= GOAL OF THE EXERCISE =
Can you restate the lines of the entries below, word for word, from the first one through the line that includes "弾道など飛距離重視まで"?

= GIVEN INFORMATION =
<<<<
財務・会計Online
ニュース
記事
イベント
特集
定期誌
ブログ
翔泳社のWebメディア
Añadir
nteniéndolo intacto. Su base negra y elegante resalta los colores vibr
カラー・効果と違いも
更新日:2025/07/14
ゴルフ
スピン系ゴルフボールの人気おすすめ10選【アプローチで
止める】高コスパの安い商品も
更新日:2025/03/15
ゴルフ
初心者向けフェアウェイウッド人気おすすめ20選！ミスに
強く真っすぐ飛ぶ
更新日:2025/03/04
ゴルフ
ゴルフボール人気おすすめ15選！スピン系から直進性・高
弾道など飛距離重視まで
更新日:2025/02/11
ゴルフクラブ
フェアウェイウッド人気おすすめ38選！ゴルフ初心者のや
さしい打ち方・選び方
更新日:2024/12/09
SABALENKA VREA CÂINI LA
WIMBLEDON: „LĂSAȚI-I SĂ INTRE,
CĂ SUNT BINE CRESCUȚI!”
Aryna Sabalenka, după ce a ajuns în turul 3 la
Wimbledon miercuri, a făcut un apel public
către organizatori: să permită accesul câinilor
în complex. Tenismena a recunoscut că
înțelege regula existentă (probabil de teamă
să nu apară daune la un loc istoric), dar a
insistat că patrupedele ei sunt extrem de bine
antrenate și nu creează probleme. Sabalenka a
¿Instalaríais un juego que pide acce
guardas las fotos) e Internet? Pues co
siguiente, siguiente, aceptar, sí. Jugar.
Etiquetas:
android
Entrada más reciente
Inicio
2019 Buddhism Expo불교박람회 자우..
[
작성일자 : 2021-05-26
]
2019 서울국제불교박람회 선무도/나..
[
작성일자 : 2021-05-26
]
>>>>
= EXERCISE RESULT =
財務・会計Online
ニュース
記事
イベント
特集
定期誌
ブログ
翔泳社のWebメディア
Añadir
nteniéndolo intacto. Su base negra y elegante resalta los colores vibr
カラー・効果と違いも
更新日:2025/07/14
ゴルフ
スピン系ゴルフボールの人気おすすめ10選【アプローチで
止める】高コスパの安い商品も
更新日:2025/03/15
ゴルフ
初心者向けフェアウェイウッド人気おすすめ20選！ミスに
強く真っすぐ飛ぶ
更新日:2025/03/04
ゴルフ
ゴルフボール人気おすすめ15選！スピン系から直進性・高
弾道など飛距離重視まで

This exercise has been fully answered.